BRAC Independence
The base-closing commission considering the Pentagon's recommendations has been surprisingly independent this week, keeping open two of the Pentagon's biggest targets in the Portsmouth Naval Shipyard and Naval Submarine Base New London. Today they also voted to spare Ellsworth Air Force Base in South Dakota, which has been the source of tremendous political fighting:
The surprise decision on Ellsworth was a setback for Pentagon leaders, a blessing for South Dakotans who feared losing about 4,000 jobs, and a victory for Sen. John Thune and the state's other politicians who lobbied vigorously to save the base. Thune, a freshman Republican, unseated then-Senate Minority Leader Tom Daschle partly on the strength of his claim he could help save the base.South Dakota Gov. Mike Rounds called it "a great day for South Dakota."
Ellsworth is home to half the nation's fleet of B1-B bombers. The Pentagon had wanted to move all the bombers to their other location, Dyess Air Foce Base in Texas.
But the commission found that closing Ellsworth wouldn't save any money over 20 years, and that it actually would cost nearly $20 million to move the planes to the Texas base. The Pentagon had projected saving $1.8 billion over two decades with the closure.
I don't know the details, but it seems rather amazing that the Pentagon could project nearly $2 billion in savings, and have the commission find that there wouldn't have been any at all. That's some crazy math.
In my neck of the woods, former President Jimmy Carter is taking some heat for going to bat on behalf of Naval Submarine Base New London, where he served in his younger days as a submariner:
Former President Jimmy Carter was the target of scorn in his home state after he lobbied to save a Connecticut submarine base at the expense of thousands of jobs in Georgia.One member of an independent panel said Carter was part of the reason it voted to reverse a Pentagon recommendation to close the Naval Submarine Base New London, which would have shifted six subs and 3,367 jobs to Georgia's Kings Bay base.
"What was he thinking?" Republican Gov. Sonny Perdue said Thursday.
The Pentagon estimated that shifting fast-attack submarines, a maintenance facility and the Naval Submarine School from Groton, Conn., to Georgia would grow the overall work force in St. Marys, a coastal town of 14,000, by 22 percent. That was the largest predicted percentage gain for any military community in the nation.

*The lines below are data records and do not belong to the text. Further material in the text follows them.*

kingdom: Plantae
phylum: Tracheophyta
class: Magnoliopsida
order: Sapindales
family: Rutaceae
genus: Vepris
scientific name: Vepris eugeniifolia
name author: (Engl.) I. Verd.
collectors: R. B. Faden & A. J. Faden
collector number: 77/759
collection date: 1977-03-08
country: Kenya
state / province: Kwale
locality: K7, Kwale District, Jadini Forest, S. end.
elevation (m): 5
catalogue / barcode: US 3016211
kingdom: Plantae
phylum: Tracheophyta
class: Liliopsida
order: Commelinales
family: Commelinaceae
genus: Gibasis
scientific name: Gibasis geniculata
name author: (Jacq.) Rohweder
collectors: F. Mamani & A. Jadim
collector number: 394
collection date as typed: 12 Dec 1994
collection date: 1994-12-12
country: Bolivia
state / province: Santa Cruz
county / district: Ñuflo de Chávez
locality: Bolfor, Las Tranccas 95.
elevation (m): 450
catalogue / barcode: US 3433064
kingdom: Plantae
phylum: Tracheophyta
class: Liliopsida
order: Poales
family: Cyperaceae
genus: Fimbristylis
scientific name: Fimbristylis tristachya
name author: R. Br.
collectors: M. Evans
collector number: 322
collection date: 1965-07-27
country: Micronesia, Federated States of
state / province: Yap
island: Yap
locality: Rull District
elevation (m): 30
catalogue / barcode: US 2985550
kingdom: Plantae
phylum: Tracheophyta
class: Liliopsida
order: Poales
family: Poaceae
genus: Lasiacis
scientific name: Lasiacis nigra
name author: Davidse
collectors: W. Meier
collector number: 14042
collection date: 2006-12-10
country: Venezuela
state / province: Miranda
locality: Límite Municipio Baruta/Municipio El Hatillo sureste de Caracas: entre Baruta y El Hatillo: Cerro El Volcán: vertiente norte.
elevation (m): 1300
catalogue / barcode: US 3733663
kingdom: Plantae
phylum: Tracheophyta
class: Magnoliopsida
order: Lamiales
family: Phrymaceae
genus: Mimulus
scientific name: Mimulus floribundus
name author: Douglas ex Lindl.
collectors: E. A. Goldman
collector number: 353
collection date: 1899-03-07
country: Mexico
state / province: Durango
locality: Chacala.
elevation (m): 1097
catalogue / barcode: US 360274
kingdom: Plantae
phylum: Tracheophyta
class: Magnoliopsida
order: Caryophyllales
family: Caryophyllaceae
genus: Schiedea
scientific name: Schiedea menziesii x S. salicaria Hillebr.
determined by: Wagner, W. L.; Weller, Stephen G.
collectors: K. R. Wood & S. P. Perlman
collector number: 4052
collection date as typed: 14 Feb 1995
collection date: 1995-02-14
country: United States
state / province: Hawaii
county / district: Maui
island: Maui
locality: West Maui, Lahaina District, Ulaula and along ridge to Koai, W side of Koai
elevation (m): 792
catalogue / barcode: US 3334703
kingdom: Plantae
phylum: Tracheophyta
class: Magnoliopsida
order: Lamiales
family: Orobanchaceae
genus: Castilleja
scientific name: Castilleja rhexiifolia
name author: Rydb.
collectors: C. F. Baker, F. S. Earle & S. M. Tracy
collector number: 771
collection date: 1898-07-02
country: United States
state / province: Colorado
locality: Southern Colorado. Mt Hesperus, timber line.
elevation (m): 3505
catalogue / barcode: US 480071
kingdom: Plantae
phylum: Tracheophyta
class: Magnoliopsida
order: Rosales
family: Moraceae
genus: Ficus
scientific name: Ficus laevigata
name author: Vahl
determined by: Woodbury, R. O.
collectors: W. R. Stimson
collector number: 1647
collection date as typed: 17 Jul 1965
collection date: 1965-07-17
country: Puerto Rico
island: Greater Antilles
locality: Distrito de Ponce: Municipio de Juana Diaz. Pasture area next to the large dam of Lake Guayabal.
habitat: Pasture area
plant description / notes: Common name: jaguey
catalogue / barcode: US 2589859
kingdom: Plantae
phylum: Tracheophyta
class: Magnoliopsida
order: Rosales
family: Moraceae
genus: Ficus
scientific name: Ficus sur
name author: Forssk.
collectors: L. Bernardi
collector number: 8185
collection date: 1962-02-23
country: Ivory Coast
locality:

But Carter - a former Georgia governor and the only president ever to serve as a submariner - sent a letter to the Base Closure and Realignment Commission last week, pleading to keep open the Connecticut base where he had been stationed as a young engineer in the 1950s.
You have to love just how heated sectional politics can get when there are big bucks at stake. Representative government at its best? Worst? Who knows. Edmund Burke would probably be rather displeased with most of it, though Carter seems to have risen above the chains of his neighbor's (if no longer his constituent's) interests.
Besides, for those communities that do lose their military infrastructure, a new article from Time suggests that things will probably turn out just fine.